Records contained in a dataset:
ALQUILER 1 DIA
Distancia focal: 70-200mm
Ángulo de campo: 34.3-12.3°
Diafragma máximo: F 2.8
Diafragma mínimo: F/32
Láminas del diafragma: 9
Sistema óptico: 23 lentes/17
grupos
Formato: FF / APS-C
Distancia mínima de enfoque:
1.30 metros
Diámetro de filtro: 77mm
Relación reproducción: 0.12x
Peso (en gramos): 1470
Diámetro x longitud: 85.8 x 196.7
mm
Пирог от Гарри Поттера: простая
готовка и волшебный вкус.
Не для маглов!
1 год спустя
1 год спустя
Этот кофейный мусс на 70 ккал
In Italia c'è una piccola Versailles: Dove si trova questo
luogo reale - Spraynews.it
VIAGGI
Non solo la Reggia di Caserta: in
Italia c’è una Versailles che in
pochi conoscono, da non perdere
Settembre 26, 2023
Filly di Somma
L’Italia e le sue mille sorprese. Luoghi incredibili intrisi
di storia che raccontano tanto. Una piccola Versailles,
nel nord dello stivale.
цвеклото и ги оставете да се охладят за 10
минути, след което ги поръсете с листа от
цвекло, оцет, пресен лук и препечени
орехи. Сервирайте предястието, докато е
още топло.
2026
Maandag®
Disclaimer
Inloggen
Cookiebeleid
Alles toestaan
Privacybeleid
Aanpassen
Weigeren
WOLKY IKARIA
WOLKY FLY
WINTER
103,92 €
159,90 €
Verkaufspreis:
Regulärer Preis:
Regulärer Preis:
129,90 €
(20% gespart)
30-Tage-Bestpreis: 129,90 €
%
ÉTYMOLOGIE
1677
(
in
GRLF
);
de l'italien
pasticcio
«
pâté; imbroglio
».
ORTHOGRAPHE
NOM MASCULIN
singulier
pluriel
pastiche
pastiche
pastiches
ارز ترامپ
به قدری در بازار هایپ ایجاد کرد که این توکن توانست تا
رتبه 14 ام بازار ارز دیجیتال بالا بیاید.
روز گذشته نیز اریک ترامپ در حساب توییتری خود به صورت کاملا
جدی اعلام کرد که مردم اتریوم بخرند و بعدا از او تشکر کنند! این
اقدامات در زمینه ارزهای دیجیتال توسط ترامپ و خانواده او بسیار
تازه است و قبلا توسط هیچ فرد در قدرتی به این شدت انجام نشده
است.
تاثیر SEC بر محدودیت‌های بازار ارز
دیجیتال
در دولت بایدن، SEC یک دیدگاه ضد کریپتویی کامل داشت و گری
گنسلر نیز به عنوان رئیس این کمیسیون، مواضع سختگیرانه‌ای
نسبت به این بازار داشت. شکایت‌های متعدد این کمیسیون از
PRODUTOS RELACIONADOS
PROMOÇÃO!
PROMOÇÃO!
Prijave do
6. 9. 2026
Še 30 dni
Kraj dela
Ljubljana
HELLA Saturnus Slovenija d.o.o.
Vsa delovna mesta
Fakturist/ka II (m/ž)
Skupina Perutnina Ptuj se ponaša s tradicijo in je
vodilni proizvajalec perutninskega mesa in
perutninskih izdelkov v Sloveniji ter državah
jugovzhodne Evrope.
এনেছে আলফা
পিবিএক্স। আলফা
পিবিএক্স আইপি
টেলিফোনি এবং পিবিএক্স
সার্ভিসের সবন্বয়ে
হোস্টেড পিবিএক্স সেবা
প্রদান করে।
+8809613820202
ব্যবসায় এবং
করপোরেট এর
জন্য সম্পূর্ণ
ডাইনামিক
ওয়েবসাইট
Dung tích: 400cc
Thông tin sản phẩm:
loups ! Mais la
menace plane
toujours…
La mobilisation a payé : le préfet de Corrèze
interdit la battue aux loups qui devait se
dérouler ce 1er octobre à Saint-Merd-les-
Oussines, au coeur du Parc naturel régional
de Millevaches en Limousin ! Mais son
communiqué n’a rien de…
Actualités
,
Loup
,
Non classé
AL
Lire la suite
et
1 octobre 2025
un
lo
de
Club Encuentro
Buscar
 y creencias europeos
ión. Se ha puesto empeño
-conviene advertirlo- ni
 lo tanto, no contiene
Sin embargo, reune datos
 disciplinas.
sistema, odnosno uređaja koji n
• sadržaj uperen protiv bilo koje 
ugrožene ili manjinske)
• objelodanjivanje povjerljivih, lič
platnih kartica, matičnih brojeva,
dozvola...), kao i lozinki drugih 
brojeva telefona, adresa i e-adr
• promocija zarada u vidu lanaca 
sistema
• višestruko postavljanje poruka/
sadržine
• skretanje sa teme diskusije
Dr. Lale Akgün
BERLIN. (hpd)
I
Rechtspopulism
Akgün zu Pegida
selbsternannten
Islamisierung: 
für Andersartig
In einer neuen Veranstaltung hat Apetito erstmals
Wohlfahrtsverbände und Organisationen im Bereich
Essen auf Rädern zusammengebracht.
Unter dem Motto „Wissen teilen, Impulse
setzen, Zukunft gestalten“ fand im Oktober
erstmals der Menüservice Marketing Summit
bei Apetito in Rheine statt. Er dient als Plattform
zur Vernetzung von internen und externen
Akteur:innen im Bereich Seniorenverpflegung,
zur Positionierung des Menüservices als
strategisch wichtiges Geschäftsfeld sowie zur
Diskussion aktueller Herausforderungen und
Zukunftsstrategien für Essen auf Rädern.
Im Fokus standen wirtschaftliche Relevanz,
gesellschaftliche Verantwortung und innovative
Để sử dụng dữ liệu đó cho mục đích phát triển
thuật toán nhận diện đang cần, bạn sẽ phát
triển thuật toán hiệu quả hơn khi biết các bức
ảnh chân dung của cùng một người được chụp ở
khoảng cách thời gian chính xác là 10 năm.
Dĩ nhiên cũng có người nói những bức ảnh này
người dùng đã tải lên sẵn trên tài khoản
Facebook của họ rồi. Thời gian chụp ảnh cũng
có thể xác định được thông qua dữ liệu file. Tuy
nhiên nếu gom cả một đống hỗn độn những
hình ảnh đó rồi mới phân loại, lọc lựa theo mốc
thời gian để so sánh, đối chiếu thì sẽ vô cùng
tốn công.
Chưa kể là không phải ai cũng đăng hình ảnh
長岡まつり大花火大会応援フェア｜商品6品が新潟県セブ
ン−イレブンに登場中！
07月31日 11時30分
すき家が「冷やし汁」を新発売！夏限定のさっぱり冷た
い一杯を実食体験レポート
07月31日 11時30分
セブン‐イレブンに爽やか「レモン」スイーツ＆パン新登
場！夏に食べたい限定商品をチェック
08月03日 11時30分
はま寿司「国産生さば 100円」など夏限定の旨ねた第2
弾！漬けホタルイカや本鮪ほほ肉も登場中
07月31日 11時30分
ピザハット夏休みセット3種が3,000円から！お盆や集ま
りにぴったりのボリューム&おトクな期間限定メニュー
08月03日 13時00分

### TASK GOAL
Each line above from the one with "NOM MASCULIN" up to and including the one with "für Andersartig" must be set down exactly, and no line outside that span may appear.

### ANSWER SECTION
NOM MASCULIN
singulier
pluriel
pastiche
pastiche
pastiches
ارز ترامپ
به قدری در بازار هایپ ایجاد کرد که این توکن توانست تا
رتبه 14 ام بازار ارز دیجیتال بالا بیاید.
روز گذشته نیز اریک ترامپ در حساب توییتری خود به صورت کاملا
جدی اعلام کرد که مردم اتریوم بخرند و بعدا از او تشکر کنند! این
اقدامات در زمینه ارزهای دیجیتال توسط ترامپ و خانواده او بسیار
تازه است و قبلا توسط هیچ فرد در قدرتی به این شدت انجام نشده
است.
تاثیر SEC بر محدودیت‌های بازار ارز
دیجیتال
در دولت بایدن، SEC یک دیدگاه ضد کریپتویی کامل داشت و گری
گنسلر نیز به عنوان رئیس این کمیسیون، مواضع سختگیرانه‌ای
نسبت به این بازار داشت. شکایت‌های متعدد این کمیسیون از
PRODUTOS RELACIONADOS
PROMOÇÃO!
PROMOÇÃO!
Prijave do
6. 9. 2026
Še 30 dni
Kraj dela
Ljubljana
HELLA Saturnus Slovenija d.o.o.
Vsa delovna mesta
Fakturist/ka II (m/ž)
Skupina Perutnina Ptuj se ponaša s tradicijo in je
vodilni proizvajalec perutninskega mesa in
perutninskih izdelkov v Sloveniji ter državah
jugovzhodne Evrope.
এনেছে আলফা
পিবিএক্স। আলফা
পিবিএক্স আইপি
টেলিফোনি এবং পিবিএক্স
সার্ভিসের সবন্বয়ে
হোস্টেড পিবিএক্স সেবা
প্রদান করে।
+8809613820202
ব্যবসায় এবং
করপোরেট এর
জন্য সম্পূর্ণ
ডাইনামিক
ওয়েবসাইট
Dung tích: 400cc
Thông tin sản phẩm:
loups ! Mais la
menace plane
toujours…
La mobilisation a payé : le préfet de Corrèze
interdit la battue aux loups qui devait se
dérouler ce 1er octobre à Saint-Merd-les-
Oussines, au coeur du Parc naturel régional
de Millevaches en Limousin ! Mais son
communiqué n’a rien de…
Actualités
,
Loup
,
Non classé
AL
Lire la suite
et
1 octobre 2025
un
lo
de
Club Encuentro
Buscar
 y creencias europeos
ión. Se ha puesto empeño
-conviene advertirlo- ni
 lo tanto, no contiene
Sin embargo, reune datos
 disciplinas.
sistema, odnosno uređaja koji n
• sadržaj uperen protiv bilo koje 
ugrožene ili manjinske)
• objelodanjivanje povjerljivih, lič
platnih kartica, matičnih brojeva,
dozvola...), kao i lozinki drugih 
brojeva telefona, adresa i e-adr
• promocija zarada u vidu lanaca 
sistema
• višestruko postavljanje poruka/
sadržine
• skretanje sa teme diskusije
Dr. Lale Akgün
BERLIN. (hpd)
I
Rechtspopulism
Akgün zu Pegida
selbsternannten
Islamisierung: 
für Andersartig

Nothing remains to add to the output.